Micronutrient status during pregnancy
In the review article by Mason et al.( 3 ), the following six priority evidence-based interventions were identified for low- and middle-income countries to improve nutrition in the first 500 days of life: (i) supplementation with Fe plus folic acid, or Fe with other multiple micronutrients; (ii) iodine fortification of salt, or supplementation in rare cases; (iii) balanced protein-energy supplementation for settings of seasonal or chronic food insecurity when substantial resources and adequate logistics are available, usually targeted (these supplements should be fortified with micronutrients); (iv) legislation and outreach to reduce the numbers of births to teenagers; (v) family planning programmes aimed at increasing interpregnancy intervals; and (vi) conditional cash transfers. As socio-economic disadvantage also exists within high-income countries, the two studies on micronutrient status of pregnant women in this issue of Public Health Nutrition effectively illustrate the importance of these interventions in different settings.

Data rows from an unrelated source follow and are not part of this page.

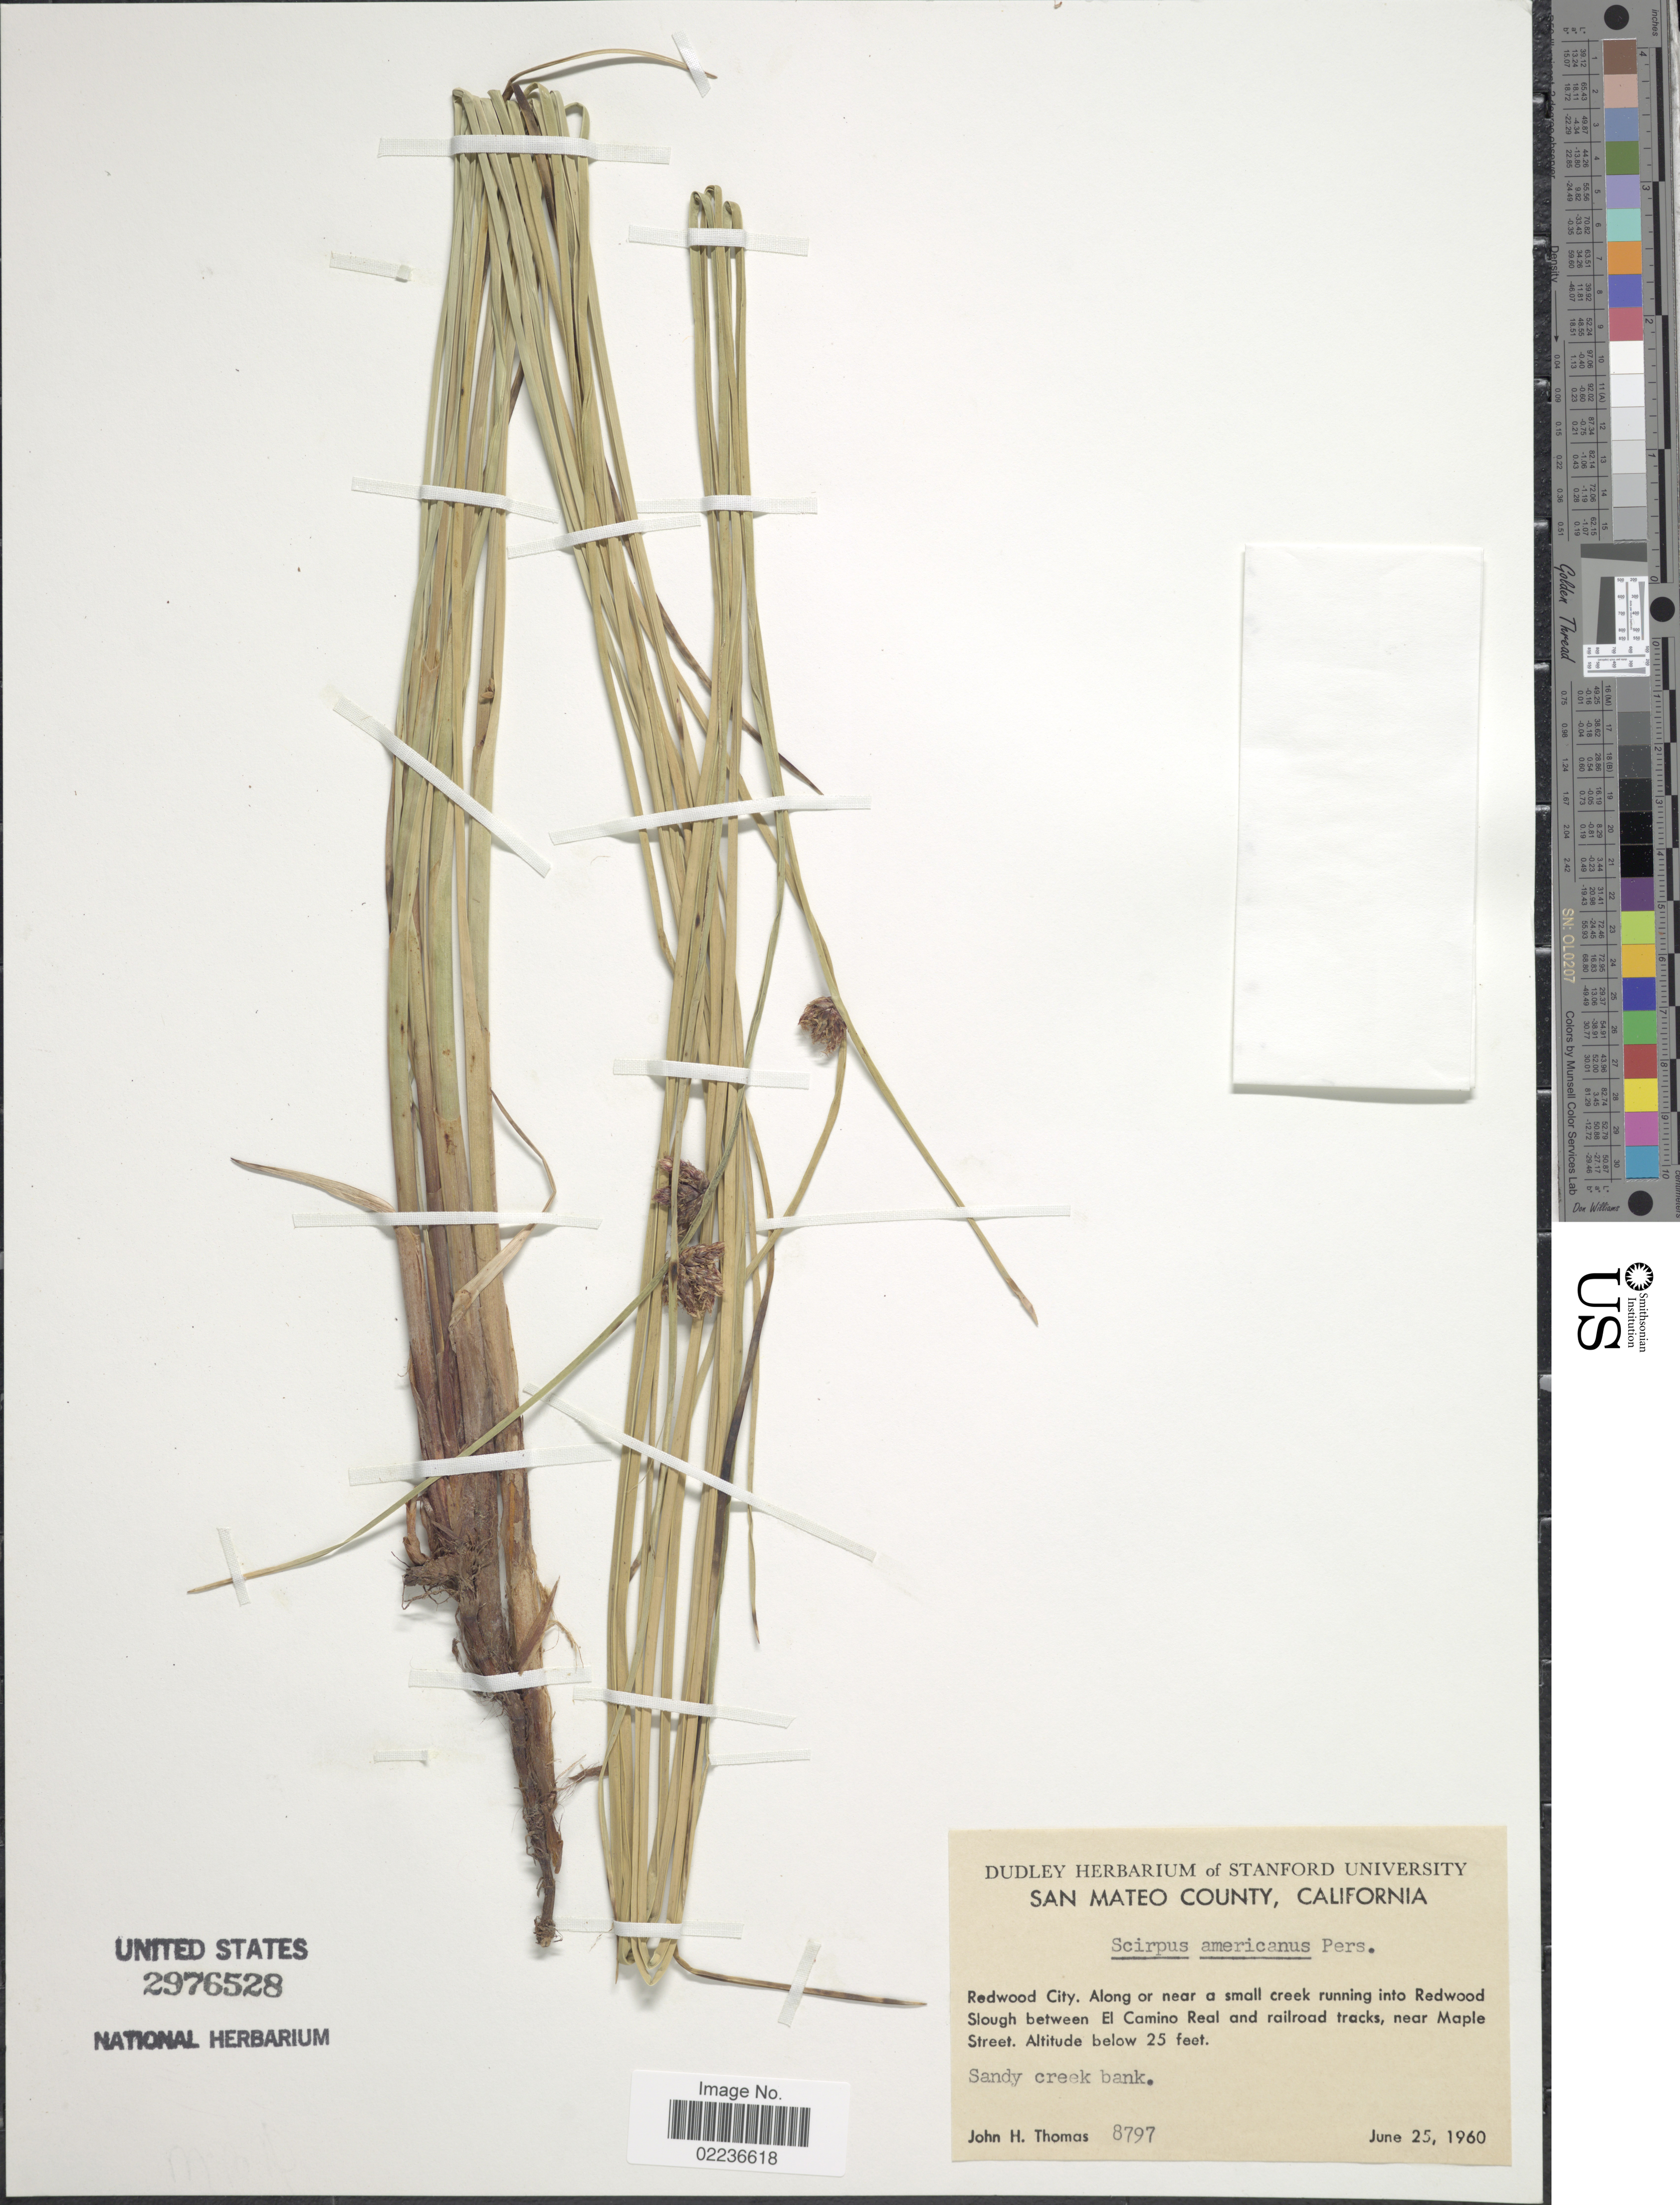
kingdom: Plantae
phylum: Tracheophyta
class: Liliopsida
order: Poales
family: Cyperaceae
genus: Schoenoplectus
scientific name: Schoenoplectus pungens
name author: (Vahl) Palla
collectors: J. H. Thomas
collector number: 8797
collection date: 1960-06-25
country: United States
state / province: California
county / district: San Mateo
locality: San Mateo County, Redwood City, along or near a small creek running into Redwood Slough between El Camino Real and railwood tracks, near Maple Street, sandy creek bank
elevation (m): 8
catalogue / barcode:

Brunst et al.( 9 ) assess sociodemographic correlates of micronutrient intakes from food and dietary supplements in the Programming of Intergenerational Stress Mechanisms (PRISM) study, an urban, ethnically diverse sample of 274 pregnant women in the USA. Factors associated with multiple antioxidant inadequacies include being Hispanic or African American, lower education and self-reported economic-related food insecurity. Kapil et al.( 10 ) assess the current status of iodine nutrition among 1711 pregnant women in Himachal Pradesh, India, an endemic region for iodine deficiency. Total goitre rate ranges from 19·9 % to 42·2 %. The percentage of pregnant women consuming adequately iodized salt (iodine content of 15 ppm and more) ranges from 48·5 % to 68·3 %. Counterintuitively, the district (Solan) with the lowest urinary iodine concentration and percentage of pregnant women consuming adequately iodized salt also has the lowest total goitre rate, with no explanation offered for this discrepancy except that the samples from Solan were analysed twice( 10 ). The outcomes of micronutrient deficiencies require careful monitoring at the same time as dietary data are collected to strengthen the evidence when shaping nutritional guidelines for pregnancy.
The articles included in this month’s issue cover a broad range of topics related to nutrition in the first 500 days and are consistent with priorities identified previously. We hope that the points highlighted here can further contribute to the design of future research and interventions focused on priorities for a common agenda for women’s and children’s nutrition.